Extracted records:
■ ■ ■ ■

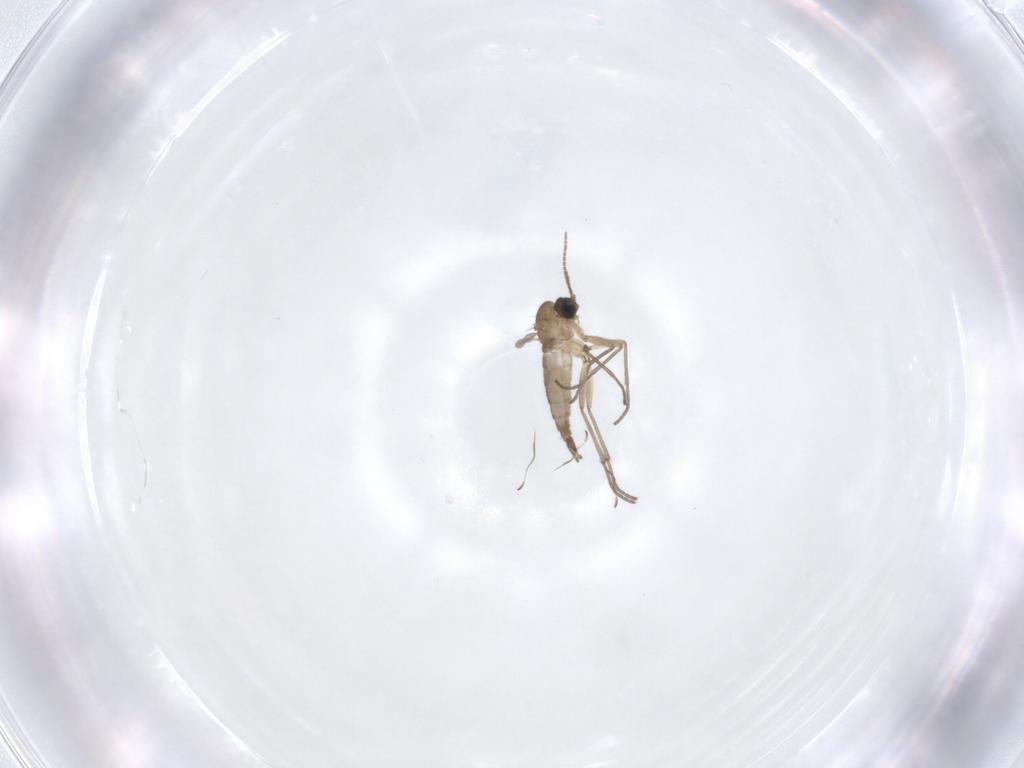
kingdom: Animalia
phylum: Arthropoda
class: Insecta
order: Diptera
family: Sciaridae
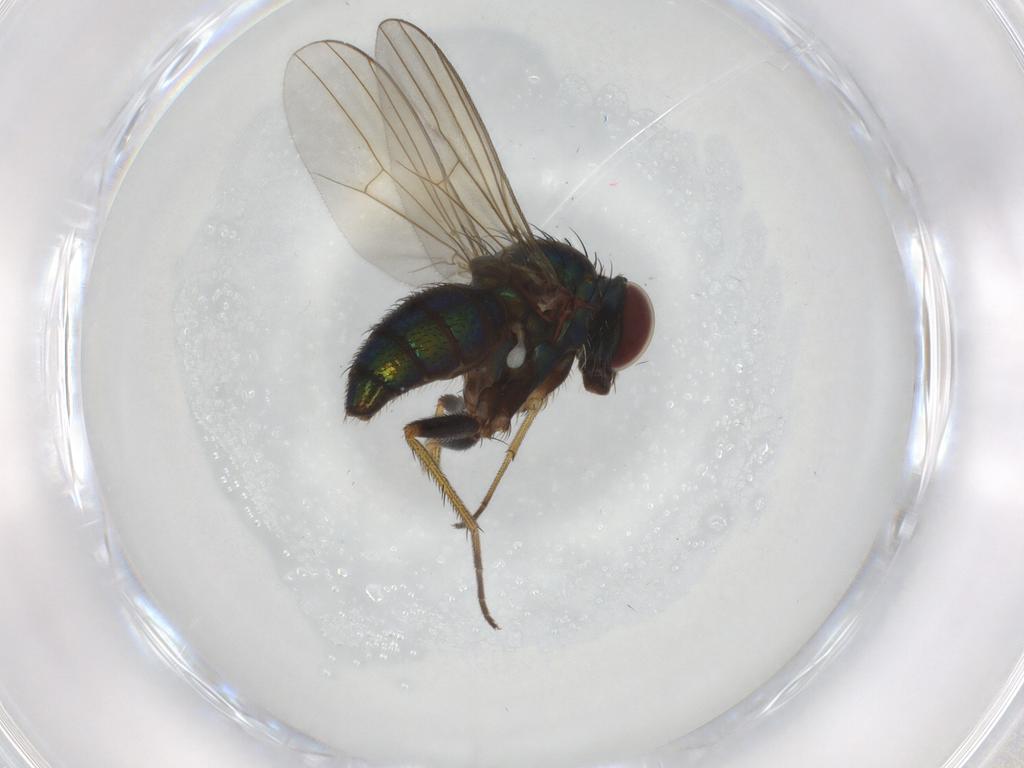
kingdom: Animalia
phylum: Arthropoda
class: Insecta
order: Diptera
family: Dolichopodidae
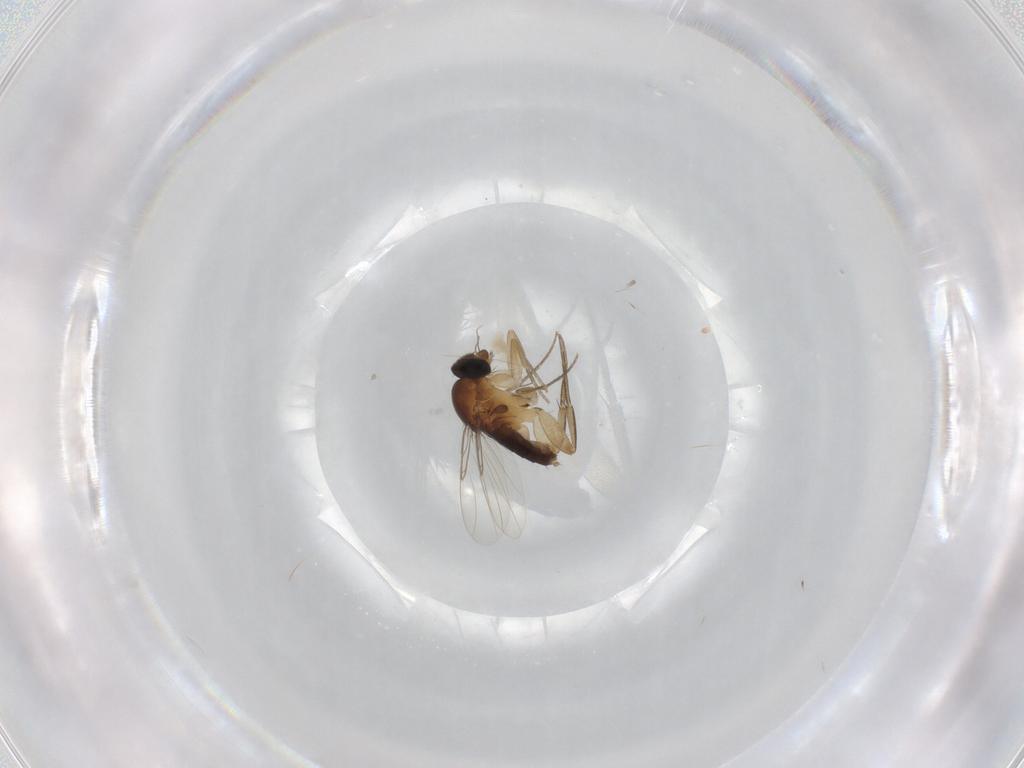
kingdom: Animalia
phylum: Arthropoda
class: Insecta
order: Diptera
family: Phoridae
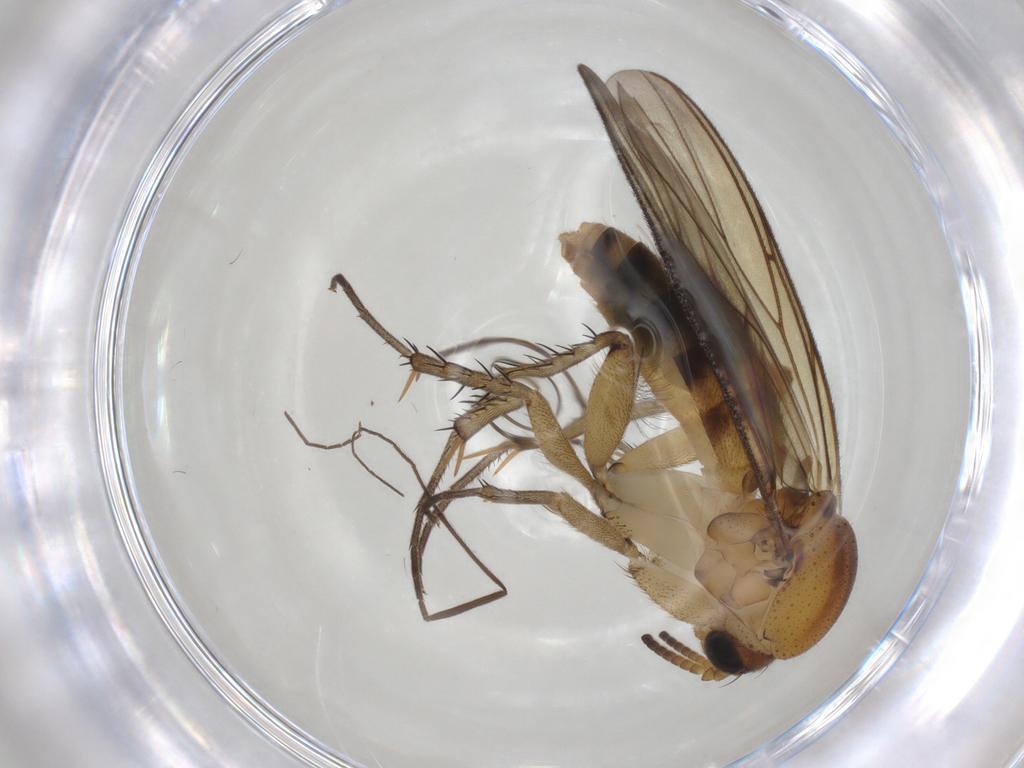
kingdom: Animalia
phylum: Arthropoda
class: Insecta
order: Diptera
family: Chironomidae
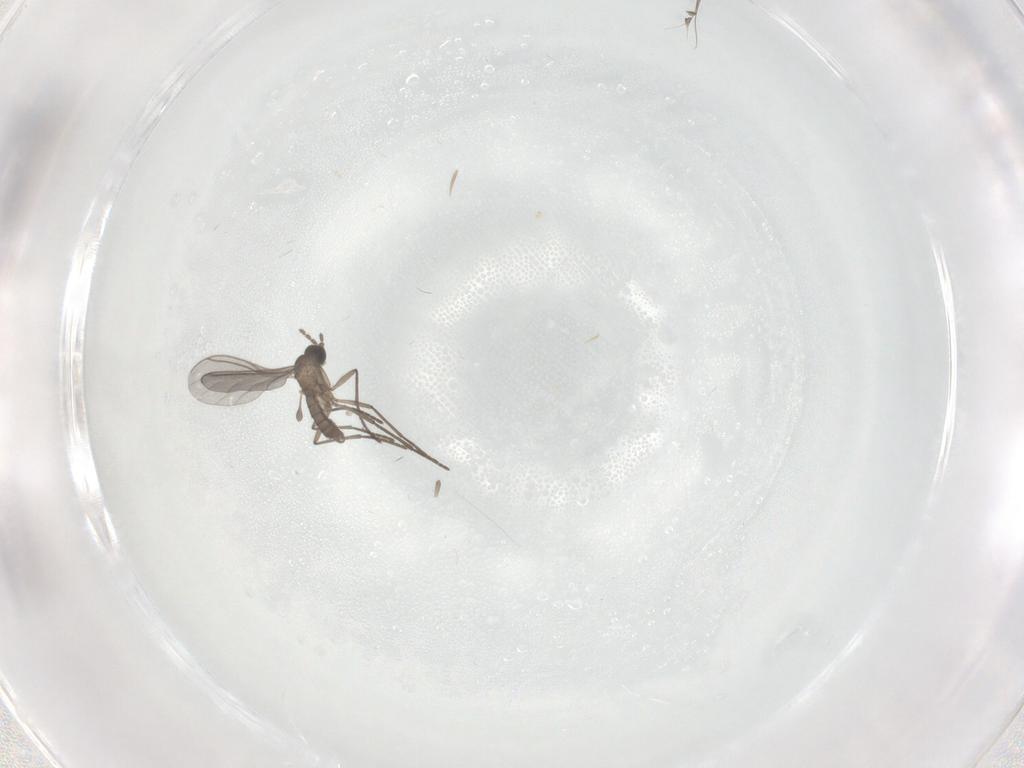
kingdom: Animalia
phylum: Arthropoda
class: Insecta
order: Diptera
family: Sciaridae
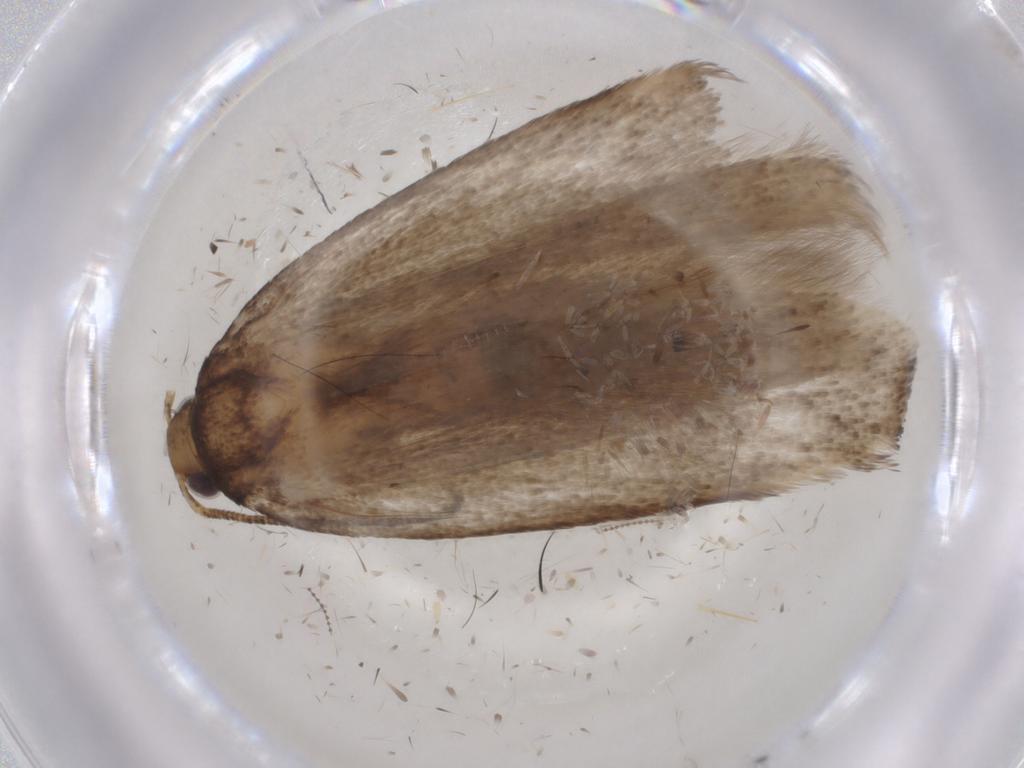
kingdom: Animalia
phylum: Arthropoda
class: Insecta
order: Lepidoptera
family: Gelechiidae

■ ■ ■ ■

Rewrite the lines of every record, swapping each "family" for "familia" and keeping everything else the same. Omit the pictures from your answer.

● **Correct result**:
kingdom: Animalia
phylum: Arthropoda
class: Insecta
order: Diptera
familia: Sciaridae
kingdom: Animalia
phylum: Arthropoda
class: Insecta
order: Diptera
familia: Dolichopodidae
kingdom: Animalia
phylum: Arthropoda
class: Insecta
order: Diptera
familia: Phoridae
kingdom: Animalia
phylum: Arthropoda
class: Insecta
order: Diptera
familia: Chironomidae
kingdom: Animalia
phylum: Arthropoda
class: Insecta
order: Diptera
familia: Sciaridae
kingdom: Animalia
phylum: Arthropoda
class: Insecta
order: Lepidoptera
familia: Gelechiidae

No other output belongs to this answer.